Furthermore, Martin Odegaard‘s arrival in January 2021, initially on loan from Real Madrid and then in a permanent deal worth £30 million plus bonuses six months later, gave Arteta another creative option broadly similar to Smith Rowe. Odegaard has excelled to the extent he is now captain, starting all but one of Arsenal’s 26 league games to date.
Smith Rowe is certainly adept enough to play as a No. 8 in place of either Odegaard or Granit Xhaka, who has revitalised his own career in that position, but the deeper role heightens a need to stay on top of his conditioning, which has been questioned in the past. Arteta had been concerned about Smith Rowe’s diet and after he received his first senior England call-up in November 2021, the midfielder admitted he had been “a bit too lazy” to hydrate properly before matches, while the club helped prepare his meals, turning him away from chocolate and on to more fish and pasta.
Professionalism is paramount under Arteta and any slip in those standards would count against Smith Rowe re-establishing himself in the first team. Last weekend’s 47-minute outing against Bournemouth was notable for the midfielder suffering the ignominious status of a substituted substitute. Arteta explained that away by a first-half injury to Leandro Trossard forcing Smith Rowe’s introduction earlier than planned, but it was nevertheless noticeable that he was withdrawn at a time when Arsenal were chasing the game and short on forward options.

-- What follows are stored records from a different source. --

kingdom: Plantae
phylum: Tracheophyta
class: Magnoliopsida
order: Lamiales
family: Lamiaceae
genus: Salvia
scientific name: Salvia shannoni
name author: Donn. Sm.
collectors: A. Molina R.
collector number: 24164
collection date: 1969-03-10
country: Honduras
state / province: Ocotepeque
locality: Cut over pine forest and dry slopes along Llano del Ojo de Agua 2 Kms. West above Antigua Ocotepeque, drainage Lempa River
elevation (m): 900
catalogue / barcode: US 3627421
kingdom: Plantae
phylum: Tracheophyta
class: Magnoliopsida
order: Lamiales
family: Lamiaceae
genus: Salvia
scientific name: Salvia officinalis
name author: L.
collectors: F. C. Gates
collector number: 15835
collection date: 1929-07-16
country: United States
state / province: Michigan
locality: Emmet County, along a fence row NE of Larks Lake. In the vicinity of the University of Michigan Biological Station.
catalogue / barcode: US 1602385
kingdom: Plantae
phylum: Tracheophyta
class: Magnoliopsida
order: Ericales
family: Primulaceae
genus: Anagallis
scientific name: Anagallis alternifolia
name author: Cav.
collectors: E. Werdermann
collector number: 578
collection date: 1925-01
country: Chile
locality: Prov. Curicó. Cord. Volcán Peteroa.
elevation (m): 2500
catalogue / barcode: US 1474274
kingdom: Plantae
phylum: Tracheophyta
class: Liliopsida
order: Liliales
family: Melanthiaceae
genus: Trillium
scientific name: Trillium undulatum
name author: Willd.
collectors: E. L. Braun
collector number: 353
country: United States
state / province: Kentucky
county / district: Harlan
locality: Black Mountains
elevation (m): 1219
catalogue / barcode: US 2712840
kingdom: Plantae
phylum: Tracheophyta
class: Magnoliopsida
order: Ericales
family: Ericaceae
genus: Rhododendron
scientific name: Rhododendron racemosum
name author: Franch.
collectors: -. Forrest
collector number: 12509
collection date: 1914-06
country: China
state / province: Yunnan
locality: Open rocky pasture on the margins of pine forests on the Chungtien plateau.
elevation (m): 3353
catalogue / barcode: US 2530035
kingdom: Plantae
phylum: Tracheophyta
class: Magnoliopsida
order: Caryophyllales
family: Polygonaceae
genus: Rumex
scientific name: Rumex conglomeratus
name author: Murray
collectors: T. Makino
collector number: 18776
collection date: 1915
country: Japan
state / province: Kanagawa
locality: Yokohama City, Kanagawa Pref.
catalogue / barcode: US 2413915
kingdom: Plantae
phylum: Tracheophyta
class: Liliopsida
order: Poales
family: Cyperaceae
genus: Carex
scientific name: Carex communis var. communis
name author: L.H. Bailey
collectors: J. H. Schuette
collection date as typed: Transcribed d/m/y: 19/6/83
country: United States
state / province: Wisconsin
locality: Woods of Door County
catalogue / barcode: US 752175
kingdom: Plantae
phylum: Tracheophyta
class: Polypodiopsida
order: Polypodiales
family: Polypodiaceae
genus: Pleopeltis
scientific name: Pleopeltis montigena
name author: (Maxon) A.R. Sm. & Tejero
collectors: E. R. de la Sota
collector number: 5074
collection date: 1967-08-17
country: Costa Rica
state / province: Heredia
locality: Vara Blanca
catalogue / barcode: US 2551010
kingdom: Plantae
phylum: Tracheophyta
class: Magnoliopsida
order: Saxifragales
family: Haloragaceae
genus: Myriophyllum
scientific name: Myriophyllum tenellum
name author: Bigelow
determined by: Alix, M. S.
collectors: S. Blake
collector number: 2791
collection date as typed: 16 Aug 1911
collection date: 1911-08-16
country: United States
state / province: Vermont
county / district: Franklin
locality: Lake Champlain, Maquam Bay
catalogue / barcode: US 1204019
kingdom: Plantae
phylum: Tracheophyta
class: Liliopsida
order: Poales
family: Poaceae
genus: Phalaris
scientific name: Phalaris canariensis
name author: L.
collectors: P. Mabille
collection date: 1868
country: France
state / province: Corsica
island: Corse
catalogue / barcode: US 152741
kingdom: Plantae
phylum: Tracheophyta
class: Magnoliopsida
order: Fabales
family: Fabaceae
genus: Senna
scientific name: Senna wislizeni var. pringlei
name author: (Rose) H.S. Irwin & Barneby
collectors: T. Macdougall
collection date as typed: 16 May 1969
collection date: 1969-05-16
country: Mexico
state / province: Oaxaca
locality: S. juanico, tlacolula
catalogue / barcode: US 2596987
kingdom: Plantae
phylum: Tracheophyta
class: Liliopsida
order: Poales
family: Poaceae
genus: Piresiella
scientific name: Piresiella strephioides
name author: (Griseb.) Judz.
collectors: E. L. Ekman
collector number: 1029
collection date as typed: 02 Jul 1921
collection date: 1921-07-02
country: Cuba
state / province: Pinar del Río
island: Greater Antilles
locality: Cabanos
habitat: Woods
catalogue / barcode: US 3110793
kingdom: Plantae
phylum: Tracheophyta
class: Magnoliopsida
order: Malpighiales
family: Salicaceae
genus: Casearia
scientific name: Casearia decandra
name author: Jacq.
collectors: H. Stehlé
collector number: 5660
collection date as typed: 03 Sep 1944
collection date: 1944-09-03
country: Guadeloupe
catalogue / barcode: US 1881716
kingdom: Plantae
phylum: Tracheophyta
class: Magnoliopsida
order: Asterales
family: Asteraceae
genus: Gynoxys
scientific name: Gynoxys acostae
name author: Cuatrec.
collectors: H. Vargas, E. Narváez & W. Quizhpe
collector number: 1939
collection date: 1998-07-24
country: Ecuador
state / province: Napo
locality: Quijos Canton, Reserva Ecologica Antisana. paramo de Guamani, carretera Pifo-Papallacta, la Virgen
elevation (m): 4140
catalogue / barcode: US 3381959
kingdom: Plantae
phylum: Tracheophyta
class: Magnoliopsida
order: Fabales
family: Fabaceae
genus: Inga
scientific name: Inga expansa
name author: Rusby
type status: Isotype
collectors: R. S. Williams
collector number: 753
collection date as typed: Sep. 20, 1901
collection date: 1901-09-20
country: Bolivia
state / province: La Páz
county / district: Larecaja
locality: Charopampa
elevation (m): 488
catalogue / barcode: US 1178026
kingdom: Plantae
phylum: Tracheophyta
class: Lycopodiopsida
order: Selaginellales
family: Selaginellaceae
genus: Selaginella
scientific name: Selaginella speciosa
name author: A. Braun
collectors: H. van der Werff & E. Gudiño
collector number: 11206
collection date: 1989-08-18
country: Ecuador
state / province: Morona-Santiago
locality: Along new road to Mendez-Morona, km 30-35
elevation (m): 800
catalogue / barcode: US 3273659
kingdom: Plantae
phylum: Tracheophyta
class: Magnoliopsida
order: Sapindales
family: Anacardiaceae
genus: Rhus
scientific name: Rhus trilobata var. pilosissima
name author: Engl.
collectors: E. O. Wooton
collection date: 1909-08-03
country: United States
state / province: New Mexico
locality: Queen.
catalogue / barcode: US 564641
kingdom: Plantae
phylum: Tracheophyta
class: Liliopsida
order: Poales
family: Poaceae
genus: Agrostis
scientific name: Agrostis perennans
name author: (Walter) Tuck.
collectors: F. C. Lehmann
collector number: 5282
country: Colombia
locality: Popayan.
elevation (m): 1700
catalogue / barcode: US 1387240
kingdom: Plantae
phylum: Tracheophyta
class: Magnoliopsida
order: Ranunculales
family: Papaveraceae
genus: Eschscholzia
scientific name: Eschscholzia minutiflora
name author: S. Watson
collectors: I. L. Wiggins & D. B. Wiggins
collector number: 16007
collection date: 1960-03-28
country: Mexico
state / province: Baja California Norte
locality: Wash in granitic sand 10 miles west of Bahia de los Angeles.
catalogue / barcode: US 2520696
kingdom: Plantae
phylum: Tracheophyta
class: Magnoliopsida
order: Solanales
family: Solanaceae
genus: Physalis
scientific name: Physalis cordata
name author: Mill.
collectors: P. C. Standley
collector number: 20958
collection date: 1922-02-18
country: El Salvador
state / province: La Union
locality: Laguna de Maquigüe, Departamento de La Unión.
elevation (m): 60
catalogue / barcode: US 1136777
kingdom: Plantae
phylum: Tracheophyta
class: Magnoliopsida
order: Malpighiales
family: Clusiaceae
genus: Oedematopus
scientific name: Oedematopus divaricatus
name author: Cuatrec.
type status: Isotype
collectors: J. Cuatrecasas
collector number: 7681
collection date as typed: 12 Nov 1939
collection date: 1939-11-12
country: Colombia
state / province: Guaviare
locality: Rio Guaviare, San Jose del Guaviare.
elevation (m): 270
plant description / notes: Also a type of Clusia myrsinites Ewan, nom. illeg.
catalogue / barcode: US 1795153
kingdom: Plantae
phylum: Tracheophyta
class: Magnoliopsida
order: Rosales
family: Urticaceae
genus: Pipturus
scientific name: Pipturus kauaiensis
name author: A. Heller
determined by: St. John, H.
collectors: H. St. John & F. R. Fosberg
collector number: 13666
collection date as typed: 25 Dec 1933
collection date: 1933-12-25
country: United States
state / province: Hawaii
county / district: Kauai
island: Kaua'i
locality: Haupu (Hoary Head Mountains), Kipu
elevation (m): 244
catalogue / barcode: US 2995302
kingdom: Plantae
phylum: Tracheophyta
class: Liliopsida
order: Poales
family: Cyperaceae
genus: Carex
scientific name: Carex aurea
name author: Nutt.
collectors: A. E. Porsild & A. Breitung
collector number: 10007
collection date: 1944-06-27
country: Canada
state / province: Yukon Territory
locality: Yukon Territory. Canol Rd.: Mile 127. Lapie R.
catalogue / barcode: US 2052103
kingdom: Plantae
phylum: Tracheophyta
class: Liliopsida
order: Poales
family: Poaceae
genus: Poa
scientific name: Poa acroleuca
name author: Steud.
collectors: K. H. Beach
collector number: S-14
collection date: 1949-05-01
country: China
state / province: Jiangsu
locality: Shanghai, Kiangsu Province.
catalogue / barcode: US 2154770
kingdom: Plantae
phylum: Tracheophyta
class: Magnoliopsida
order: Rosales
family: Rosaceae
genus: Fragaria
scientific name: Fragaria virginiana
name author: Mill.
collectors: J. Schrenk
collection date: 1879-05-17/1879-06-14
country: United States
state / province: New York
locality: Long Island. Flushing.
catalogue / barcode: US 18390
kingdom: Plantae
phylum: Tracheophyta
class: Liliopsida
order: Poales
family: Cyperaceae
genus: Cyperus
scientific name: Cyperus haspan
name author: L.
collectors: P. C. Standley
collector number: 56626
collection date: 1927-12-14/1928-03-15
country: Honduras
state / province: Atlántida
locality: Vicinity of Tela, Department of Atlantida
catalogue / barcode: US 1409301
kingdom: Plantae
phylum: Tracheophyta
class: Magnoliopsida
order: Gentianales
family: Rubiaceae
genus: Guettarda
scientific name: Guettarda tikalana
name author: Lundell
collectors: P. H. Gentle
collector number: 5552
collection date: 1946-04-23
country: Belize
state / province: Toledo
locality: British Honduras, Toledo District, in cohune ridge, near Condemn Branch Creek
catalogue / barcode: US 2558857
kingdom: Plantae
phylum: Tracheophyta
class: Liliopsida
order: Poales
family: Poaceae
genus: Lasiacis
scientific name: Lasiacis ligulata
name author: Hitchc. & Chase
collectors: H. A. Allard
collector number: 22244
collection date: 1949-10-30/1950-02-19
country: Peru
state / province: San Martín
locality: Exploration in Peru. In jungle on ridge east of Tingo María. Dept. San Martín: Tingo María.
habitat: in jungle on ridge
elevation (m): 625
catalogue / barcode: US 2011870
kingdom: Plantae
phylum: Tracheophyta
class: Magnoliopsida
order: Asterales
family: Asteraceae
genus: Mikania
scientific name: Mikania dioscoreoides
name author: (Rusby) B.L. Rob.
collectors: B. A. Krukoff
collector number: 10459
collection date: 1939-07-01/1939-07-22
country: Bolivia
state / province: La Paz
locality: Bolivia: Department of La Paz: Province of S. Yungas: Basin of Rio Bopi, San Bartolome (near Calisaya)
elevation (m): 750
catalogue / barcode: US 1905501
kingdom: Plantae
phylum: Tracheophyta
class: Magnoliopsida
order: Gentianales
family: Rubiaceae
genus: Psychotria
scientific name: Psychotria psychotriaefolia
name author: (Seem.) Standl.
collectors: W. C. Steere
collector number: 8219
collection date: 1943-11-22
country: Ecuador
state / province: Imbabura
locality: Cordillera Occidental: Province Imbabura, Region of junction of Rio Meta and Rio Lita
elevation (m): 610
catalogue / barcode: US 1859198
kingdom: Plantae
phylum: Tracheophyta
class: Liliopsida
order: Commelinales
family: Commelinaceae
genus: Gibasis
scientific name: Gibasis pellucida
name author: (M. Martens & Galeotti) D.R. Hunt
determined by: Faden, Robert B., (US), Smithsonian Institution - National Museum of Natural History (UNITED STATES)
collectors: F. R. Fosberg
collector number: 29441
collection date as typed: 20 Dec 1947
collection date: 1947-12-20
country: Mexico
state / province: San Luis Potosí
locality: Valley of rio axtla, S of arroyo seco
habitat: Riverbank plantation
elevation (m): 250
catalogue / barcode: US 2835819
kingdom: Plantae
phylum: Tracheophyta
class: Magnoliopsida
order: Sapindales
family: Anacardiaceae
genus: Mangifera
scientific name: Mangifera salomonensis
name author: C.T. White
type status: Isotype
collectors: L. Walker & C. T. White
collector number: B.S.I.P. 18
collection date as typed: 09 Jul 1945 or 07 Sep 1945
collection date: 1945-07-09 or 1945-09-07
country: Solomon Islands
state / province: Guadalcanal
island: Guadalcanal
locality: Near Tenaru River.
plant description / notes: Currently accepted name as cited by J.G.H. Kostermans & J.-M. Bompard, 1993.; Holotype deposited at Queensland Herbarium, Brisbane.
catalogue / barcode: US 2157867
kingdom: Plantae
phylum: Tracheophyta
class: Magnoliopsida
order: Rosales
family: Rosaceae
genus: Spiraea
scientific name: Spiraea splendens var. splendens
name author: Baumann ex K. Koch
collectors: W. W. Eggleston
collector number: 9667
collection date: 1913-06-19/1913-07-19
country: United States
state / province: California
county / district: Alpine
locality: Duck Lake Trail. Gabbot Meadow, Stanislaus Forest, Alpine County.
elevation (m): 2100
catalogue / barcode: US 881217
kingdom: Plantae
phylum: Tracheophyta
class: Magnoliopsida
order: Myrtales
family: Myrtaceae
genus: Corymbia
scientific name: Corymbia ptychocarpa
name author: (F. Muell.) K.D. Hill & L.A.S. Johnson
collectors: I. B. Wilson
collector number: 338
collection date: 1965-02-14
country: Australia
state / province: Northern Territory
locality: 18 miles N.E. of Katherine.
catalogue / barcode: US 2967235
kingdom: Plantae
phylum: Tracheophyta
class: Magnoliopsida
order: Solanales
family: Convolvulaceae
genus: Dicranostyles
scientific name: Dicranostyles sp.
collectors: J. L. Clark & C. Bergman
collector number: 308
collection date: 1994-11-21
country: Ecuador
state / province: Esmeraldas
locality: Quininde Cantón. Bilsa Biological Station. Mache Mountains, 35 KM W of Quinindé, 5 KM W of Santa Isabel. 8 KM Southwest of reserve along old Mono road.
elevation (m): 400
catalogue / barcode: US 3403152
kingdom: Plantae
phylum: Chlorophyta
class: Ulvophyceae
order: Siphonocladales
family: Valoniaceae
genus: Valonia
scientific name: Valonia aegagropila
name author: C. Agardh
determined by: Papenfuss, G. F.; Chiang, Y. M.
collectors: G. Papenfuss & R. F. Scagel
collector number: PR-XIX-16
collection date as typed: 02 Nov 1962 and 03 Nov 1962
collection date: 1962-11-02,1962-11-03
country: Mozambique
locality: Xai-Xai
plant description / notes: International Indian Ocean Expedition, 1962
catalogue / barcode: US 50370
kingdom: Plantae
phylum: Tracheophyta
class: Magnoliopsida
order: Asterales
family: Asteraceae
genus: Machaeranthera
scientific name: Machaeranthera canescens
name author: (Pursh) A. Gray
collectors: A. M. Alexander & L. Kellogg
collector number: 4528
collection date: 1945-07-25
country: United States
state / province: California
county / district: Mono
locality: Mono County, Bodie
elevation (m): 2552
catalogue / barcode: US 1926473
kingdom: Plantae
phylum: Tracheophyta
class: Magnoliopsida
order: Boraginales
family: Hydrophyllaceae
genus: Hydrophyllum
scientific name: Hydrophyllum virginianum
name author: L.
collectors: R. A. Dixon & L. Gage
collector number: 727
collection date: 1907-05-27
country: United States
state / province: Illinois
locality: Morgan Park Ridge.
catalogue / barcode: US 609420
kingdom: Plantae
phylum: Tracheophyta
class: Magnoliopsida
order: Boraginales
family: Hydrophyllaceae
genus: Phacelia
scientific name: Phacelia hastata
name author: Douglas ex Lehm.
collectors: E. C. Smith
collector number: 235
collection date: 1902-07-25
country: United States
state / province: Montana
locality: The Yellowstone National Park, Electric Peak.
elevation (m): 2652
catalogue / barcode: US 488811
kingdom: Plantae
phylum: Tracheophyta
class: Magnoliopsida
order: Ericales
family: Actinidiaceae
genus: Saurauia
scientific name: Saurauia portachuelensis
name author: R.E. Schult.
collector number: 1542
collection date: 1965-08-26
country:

He had already provided an assist, steering the ball towards Thomas Partey to head in the first of Arsenal’s three goals in a sensational comeback from 2-0 down, but it was his replacement Reiss Nelson who put in the key assist for Ben White‘s equaliser and then netted a stunning stoppage-time winner himself. That should at least serve as inspiration for Smith Rowe that the current fringe players may all be required if the Gunners are to last the pace at home and abroad this season.
During his absence from the first team, Arsenal supporters have formulated a new song, just about Saka. To the tune of David Bowie’s “Starman,” they chant: “There’s a staaarboy, running down the right. His name’s Bukayo Saka. And he’s f—ing dynamite.”
Smith Rowe would no doubt prefer a return to the status quo, but it is on him to change the tune.